Retail stocks found a measure of redemption Friday, rising 1.2 percent, but the sector lost ground for the week as the rally that began in March continued to sputter.
This story first appeared in the June 22, 2009 issue of WWD. Subscribe Today.
The S&P Retail Index inched up 3.66 points to 320.07 for the day, but dipped 3.6 percent for the week. The Dow Jones Industrial Average fell 0.2 percent, or 15.87 points, to 8,539.73 on Friday and declined 2.9 percent for the week.
Retail stocks are up 43.4 percent since March 6 when economic data began suggesting the economy was still worsening but no longer in free fall. So far, there have not been enough signs of actual improvement to keep feeding the rally. Unemployment stands at 9.4 percent and is expected to hit 10 percent.
If history repeats itself and retail stocks hold true to their “early cycle” trend, the sector might continue to rise as unemployment bottoms out and eventually improves.
Charles Grom, a J.P. Morgan equity analyst, examined the last five recessionary periods and said the worst could have already passed for retailers.
“If our academic analysis holds true and the 10 percent peak-unemployment forecast is accurate, it implies retail stocks should have bottomed out in [the first quarter] with unemployment in the mid-7 percent range,” Grom said in a research note. “It’s very possible that we’ve seen the bottom for retail stocks.”

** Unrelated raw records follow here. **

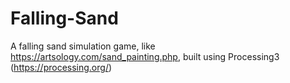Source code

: # Falling-Sand
A falling sand simulation game, like https://artsology.com/sand_painting.php, built using Processing3 (https://processing.org/)
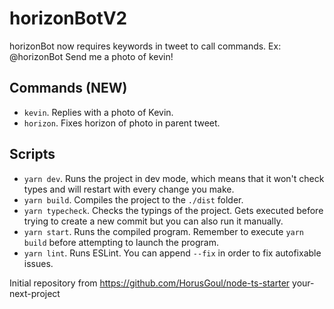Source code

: # horizonBotV2
horizonBot now requires keywords in tweet to call commands.
Ex: @horizonBot Send me a photo of kevin!

## Commands (NEW)

- `kevin`. Replies with a photo of Kevin.
- `horizon`. Fixes horizon of photo in parent tweet.

## Scripts

- `yarn dev`. Runs the project in dev mode, which means that it won't check types and will restart with every change you make.
- `yarn build`. Compiles the project to the `./dist` folder.
- `yarn typecheck`. Checks the typings of the project. Gets executed before trying to create a new commit but you can also run it manually.
- `yarn start`. Runs the compiled program. Remember to execute `yarn build` before attempting to launch the program.
- `yarn lint`. Runs ESLint. You can append `--fix` in order to fix autofixable issues.


Initial repository from https://github.com/HorusGoul/node-ts-starter your-next-project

On Friday, bankrupt Anchor Blue said it would close 46 underperforming stores as part of a restructuring plan following a May Chapter 11 filing.
Shares of Liz Claiborne Inc. fell 29.2 percent last week to $3.28 after the company said second-quarter losses would be steeper than analysts expected. Conversely, The Talbots Inc. was up 38.9 percent to $6.96 and Syms rose 9.4 percent after closing its purchase of Filene’s.